◆ **WORK TASK**
Print each entry as it appears. Images stay out of the copy.

───── EXTRACTED ENTRIES ─────

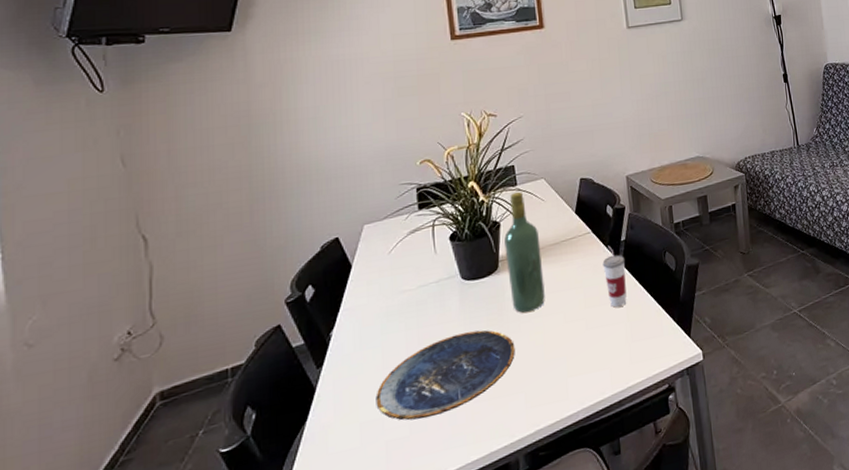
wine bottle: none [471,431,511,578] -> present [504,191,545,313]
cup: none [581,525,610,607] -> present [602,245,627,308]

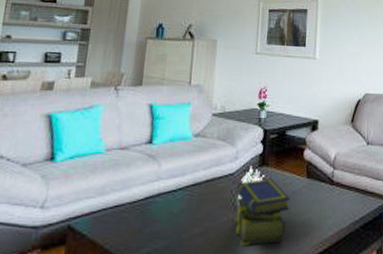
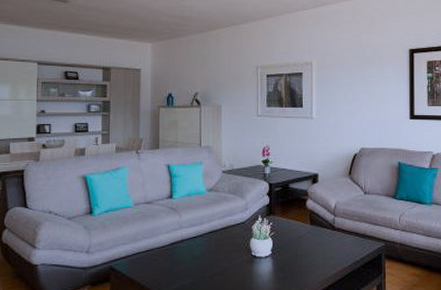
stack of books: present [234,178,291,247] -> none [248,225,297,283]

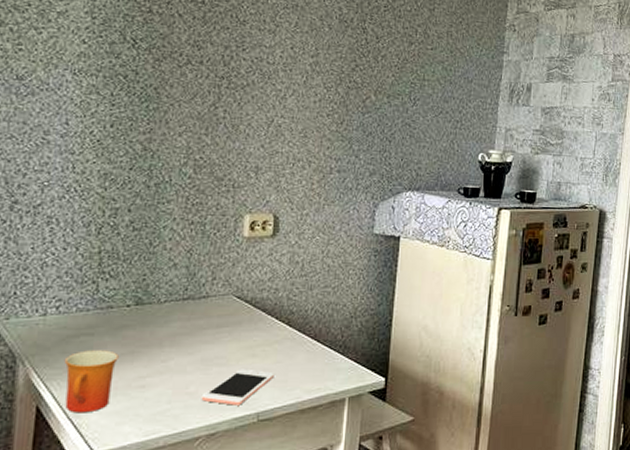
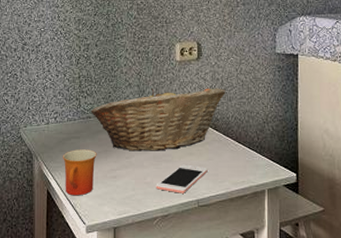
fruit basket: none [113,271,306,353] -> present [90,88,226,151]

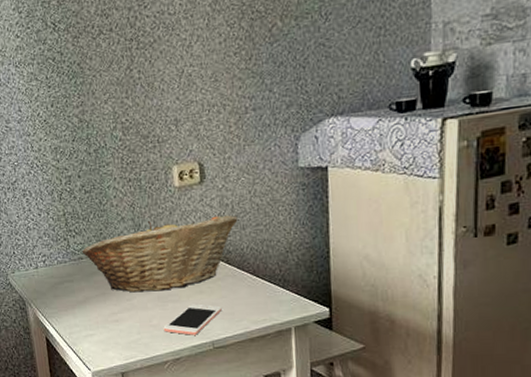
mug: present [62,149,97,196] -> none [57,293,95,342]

─────

◆ **RESULT OF THIS TASK**
wine bottle: none [471,431,511,578] -> present [504,191,545,313]
cup: none [581,525,610,607] -> present [602,245,627,308]

stack of books: present [234,178,291,247] -> none [248,225,297,283]

fruit basket: none [113,271,306,353] -> present [90,88,226,151]

mug: present [62,149,97,196] -> none [57,293,95,342]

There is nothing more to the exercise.